John Poulson, the FFA advisor for Pettisville Local Schools, said he was aware avian flu was presenting a problem and would require attention. “I expected that we would have to look at something,” he said.
But while his FFA students cannot exhibit birds at the county fair they can still raise, them, and complete their projects by alternate means.
“I’m not sure what options they’re being given in Fulton County. Mostly, it’s going to affect the children who have to decide if they still want to raise poultry,” Poulson said.
People aren’t affected by the H5N2 virus, but can carry infected materials from one site to another, he said.

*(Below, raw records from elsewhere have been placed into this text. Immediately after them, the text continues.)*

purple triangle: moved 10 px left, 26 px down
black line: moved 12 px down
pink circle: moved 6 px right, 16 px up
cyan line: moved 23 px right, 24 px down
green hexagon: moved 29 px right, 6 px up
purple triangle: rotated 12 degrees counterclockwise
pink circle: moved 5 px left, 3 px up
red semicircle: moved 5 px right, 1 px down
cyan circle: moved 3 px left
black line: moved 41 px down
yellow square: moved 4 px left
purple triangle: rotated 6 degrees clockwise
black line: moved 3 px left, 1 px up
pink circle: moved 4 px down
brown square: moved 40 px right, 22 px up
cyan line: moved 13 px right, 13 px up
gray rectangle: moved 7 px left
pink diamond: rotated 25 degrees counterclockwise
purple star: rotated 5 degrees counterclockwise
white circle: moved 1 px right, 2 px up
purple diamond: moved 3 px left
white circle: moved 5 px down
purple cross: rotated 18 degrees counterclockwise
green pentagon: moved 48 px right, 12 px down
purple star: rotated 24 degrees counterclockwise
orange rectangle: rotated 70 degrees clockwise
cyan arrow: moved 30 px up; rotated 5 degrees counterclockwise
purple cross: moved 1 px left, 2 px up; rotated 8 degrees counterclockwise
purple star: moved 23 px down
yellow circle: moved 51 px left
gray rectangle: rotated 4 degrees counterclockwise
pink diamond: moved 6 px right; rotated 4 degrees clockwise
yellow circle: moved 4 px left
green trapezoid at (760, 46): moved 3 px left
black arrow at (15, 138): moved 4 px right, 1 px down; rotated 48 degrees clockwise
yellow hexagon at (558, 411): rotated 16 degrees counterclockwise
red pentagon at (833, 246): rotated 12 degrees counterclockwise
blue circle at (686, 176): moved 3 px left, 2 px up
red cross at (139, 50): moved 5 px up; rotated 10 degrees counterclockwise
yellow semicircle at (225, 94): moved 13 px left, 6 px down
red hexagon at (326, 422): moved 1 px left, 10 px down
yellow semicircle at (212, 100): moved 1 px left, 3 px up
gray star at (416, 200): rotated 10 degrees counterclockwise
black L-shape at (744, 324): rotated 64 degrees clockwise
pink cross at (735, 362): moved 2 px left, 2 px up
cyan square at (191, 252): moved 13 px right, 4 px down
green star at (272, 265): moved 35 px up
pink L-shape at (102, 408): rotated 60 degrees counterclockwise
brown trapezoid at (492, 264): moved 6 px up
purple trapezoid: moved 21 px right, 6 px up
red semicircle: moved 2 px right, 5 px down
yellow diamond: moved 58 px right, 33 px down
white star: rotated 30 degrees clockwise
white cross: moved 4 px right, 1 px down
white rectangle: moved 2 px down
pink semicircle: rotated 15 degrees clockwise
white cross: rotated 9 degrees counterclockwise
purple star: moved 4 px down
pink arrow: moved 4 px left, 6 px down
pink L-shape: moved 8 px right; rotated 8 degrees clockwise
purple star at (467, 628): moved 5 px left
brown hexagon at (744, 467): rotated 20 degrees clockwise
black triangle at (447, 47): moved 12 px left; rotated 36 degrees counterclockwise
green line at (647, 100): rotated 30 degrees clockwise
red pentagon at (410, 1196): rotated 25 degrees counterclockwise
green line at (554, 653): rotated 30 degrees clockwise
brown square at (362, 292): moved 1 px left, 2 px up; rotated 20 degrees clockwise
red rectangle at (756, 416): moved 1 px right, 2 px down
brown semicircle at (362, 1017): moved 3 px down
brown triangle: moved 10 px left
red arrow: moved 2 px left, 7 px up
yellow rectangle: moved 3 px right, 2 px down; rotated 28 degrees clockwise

Because the virus can also be transported by water fowl and migratory birds, and because there are multiple strains of the avian flu, “I’m pretty sure there will be some flocks in Ohio that will have an issue,” Poulson said. “You are co-mingling birds with all different flocks. This one can be quite contagious, different from the last round they had.”
He said work on a vaccine is in progress, but it will be about six months before a viable version is ready for use. He added that no connection has been found between the avian flu and the poultry’s meat quality.
Jill Stechschulte, and OSU Extension educator and Fulton County’s 4-H Youth Development director, said she can’t speculate on what the organization will do about the ODA ban. She said it’s a matter of meeting with the county Fair Board and the Junior Fair Board “to come together to make up some alternatives, to discuss procedures. We are making a plan with the youth poultry and waterfowl projects.”
She declined further comment.
An upcoming Pettisville High School sophomore, Jacob Myers, has raised fancy poultry, broilers, and layers for about six years. He has routinely shown them at the Fulton County Fair, and has won a couple of ribbons. The ODA ruling means he’ll skip the Junior Fair competition this year.
“I’m a little disappointed, but I know that this is a very serious issue and it needs to be stopped,” he said of the avian flu.
He’ll continue raising the birds he planned to show this year, and hold them over for next year’s county fair.
Myers’ family raises 35 chickens for the eggs on their property outside of Archbold. He said he enjoys raising poultry, and, despite the ODA ban on poultry shows, he won’t switch his interest to other animals.
“We’ll just work on keeping the birds on our farm safe,” he said.
Birds suffering sickness or unusual deaths should be reported to the ODA Division of Animal Health at 614-728-6220 or the U.S Department of Agriculture at its toll-free number, 866-536-7593.